start

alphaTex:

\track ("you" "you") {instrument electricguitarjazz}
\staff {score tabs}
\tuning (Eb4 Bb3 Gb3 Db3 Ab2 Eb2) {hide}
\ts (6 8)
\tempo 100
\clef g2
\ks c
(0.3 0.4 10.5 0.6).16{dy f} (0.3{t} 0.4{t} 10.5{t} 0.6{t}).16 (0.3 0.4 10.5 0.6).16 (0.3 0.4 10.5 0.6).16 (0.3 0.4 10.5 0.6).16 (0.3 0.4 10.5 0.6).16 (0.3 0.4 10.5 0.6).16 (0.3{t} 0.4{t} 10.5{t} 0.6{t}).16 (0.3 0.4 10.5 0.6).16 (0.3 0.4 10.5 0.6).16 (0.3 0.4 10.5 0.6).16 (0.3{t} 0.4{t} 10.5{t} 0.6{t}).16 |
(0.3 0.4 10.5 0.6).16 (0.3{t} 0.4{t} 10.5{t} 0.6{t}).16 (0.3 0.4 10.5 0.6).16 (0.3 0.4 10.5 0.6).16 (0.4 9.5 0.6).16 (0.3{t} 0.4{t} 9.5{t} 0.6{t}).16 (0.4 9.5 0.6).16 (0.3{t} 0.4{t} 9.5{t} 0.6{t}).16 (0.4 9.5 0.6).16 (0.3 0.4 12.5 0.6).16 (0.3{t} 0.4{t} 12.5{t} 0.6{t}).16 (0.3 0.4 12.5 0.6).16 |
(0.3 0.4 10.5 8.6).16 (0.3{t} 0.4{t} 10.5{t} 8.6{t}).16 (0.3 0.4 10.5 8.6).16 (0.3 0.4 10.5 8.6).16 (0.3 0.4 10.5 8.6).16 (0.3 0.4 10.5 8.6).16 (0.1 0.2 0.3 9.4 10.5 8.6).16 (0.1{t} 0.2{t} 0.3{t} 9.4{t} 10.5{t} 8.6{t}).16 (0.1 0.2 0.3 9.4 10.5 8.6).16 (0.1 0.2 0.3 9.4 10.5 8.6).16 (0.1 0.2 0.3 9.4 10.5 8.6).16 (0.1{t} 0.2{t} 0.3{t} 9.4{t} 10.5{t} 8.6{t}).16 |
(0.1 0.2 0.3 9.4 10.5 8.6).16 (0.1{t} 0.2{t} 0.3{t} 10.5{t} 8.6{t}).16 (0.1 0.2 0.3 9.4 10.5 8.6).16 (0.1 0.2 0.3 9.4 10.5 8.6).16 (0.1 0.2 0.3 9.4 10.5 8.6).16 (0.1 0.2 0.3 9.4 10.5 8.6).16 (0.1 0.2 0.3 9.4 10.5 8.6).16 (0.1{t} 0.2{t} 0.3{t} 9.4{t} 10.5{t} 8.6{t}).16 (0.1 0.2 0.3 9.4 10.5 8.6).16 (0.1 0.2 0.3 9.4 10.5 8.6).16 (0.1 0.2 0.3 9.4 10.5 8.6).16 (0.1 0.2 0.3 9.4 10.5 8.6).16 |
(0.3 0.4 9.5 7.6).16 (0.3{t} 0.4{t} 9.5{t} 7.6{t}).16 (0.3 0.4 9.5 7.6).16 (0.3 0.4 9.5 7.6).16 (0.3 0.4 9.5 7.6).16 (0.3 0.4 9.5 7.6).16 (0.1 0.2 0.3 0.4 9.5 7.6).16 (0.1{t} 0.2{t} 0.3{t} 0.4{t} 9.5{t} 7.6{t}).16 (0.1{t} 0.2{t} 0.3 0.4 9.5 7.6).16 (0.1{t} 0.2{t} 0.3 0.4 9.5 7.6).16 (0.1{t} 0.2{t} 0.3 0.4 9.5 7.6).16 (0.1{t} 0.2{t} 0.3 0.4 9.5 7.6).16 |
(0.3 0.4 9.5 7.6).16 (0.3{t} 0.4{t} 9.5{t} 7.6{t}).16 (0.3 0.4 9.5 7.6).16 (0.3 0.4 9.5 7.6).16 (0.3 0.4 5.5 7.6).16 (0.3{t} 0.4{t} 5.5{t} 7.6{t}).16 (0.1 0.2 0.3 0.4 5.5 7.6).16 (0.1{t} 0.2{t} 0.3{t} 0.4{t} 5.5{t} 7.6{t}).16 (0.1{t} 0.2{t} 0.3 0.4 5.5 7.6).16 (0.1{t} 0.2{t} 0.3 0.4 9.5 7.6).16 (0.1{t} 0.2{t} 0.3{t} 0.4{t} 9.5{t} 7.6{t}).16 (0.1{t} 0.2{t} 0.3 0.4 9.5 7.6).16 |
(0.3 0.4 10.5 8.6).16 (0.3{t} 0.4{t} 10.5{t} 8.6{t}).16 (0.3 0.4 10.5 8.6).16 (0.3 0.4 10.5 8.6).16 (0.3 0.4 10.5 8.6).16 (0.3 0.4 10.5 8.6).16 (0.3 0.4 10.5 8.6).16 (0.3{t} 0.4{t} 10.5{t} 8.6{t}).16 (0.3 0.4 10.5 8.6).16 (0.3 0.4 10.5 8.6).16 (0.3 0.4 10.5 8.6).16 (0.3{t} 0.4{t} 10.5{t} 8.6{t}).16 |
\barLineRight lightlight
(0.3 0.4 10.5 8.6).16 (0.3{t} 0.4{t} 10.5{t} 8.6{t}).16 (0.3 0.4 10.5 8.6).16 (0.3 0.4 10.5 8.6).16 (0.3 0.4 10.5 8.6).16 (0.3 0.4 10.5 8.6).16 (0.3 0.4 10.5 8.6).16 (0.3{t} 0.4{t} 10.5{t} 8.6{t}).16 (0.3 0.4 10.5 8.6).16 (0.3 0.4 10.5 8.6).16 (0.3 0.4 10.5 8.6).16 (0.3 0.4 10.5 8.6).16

end

Which lines in the records above contain the string "electricguitarjazz"? Pick out each such line and copy it in full.

[COMPLETED EXERCISE]
\track ("you" "you") {instrument electricguitarjazz}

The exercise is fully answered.